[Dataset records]
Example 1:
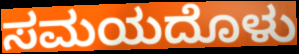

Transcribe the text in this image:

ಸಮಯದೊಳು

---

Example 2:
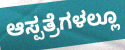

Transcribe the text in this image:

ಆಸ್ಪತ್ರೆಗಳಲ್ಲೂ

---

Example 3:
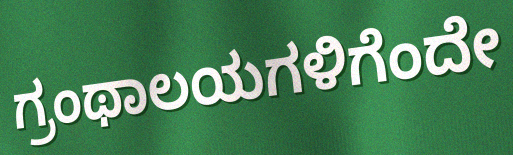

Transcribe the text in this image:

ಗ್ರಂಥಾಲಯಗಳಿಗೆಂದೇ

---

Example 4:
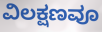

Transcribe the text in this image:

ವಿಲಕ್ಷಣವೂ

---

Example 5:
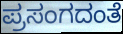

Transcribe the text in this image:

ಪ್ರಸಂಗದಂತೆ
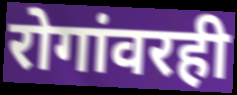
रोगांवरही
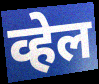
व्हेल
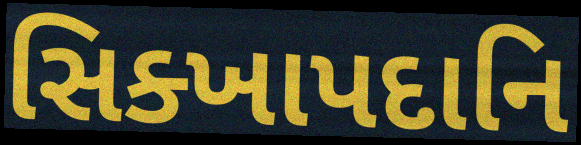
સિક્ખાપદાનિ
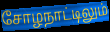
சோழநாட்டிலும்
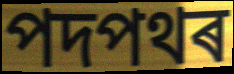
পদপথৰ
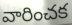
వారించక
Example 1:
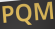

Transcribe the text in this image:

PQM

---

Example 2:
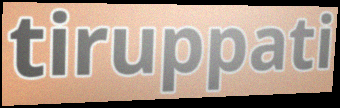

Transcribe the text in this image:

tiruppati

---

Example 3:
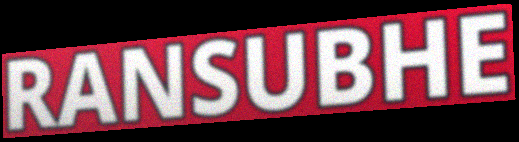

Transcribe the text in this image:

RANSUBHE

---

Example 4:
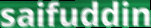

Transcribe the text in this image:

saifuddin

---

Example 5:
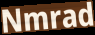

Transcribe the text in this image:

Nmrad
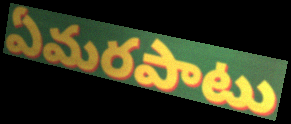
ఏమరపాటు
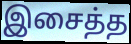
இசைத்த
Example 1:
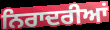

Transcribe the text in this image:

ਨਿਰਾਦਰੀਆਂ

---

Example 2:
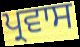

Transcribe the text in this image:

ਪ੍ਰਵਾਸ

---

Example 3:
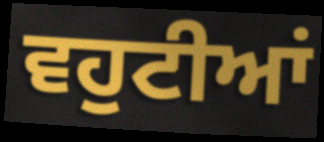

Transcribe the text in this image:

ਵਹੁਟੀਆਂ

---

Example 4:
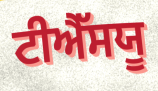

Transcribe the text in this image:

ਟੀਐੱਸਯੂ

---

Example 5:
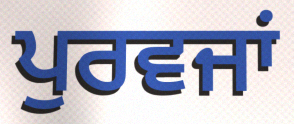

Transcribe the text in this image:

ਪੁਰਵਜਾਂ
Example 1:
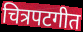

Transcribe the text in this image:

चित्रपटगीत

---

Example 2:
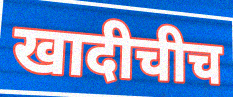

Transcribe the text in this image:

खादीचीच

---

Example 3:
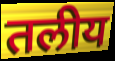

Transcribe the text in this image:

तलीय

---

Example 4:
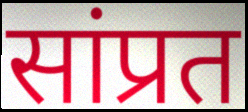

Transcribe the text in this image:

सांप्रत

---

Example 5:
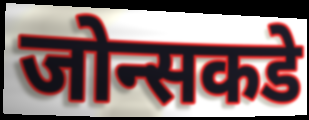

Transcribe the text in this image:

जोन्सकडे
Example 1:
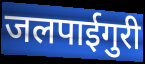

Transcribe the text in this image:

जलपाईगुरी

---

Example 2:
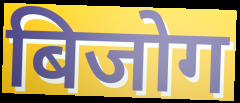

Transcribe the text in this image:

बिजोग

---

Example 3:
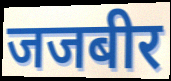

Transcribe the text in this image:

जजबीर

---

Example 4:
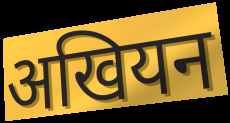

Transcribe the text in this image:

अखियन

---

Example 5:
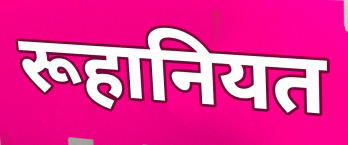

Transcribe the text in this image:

- **Goal**
Reproduce all of the items above line for line and without changes, leaving out the pictures.

- **Solved exercise**
Example 1:

Transcribe the text in this image:

ಸಮಯದೊಳು

---

Example 2:

Transcribe the text in this image:

ಆಸ್ಪತ್ರೆಗಳಲ್ಲೂ

---

Example 3:

Transcribe the text in this image:

ಗ್ರಂಥಾಲಯಗಳಿಗೆಂದೇ

---

Example 4:

Transcribe the text in this image:

ವಿಲಕ್ಷಣವೂ

---

Example 5:

Transcribe the text in this image:

ಪ್ರಸಂಗದಂತೆ
रोगांवरही
व्हेल
સિક્ખાપદાનિ
சோழநாட்டிலும்
পদপথৰ
వారించక
Example 1:

Transcribe the text in this image:

PQM

---

Example 2:

Transcribe the text in this image:

tiruppati

---

Example 3:

Transcribe the text in this image:

RANSUBHE

---

Example 4:

Transcribe the text in this image:

saifuddin

---

Example 5:

Transcribe the text in this image:

Nmrad
ఏమరపాటు
இசைத்த
Example 1:

Transcribe the text in this image:

ਨਿਰਾਦਰੀਆਂ

---

Example 2:

Transcribe the text in this image:

ਪ੍ਰਵਾਸ

---

Example 3:

Transcribe the text in this image:

ਵਹੁਟੀਆਂ

---

Example 4:

Transcribe the text in this image:

ਟੀਐੱਸਯੂ

---

Example 5:

Transcribe the text in this image:

ਪੁਰਵਜਾਂ
Example 1:

Transcribe the text in this image:

चित्रपटगीत

---

Example 2:

Transcribe the text in this image:

खादीचीच

---

Example 3:

Transcribe the text in this image:

तलीय

---

Example 4:

Transcribe the text in this image:

सांप्रत

---

Example 5:

Transcribe the text in this image:

जोन्सकडे
Example 1:

Transcribe the text in this image:

जलपाईगुरी

---

Example 2:

Transcribe the text in this image:

बिजोग

---

Example 3:

Transcribe the text in this image:

जजबीर

---

Example 4:

Transcribe the text in this image:

अखियन

---

Example 5:

Transcribe the text in this image:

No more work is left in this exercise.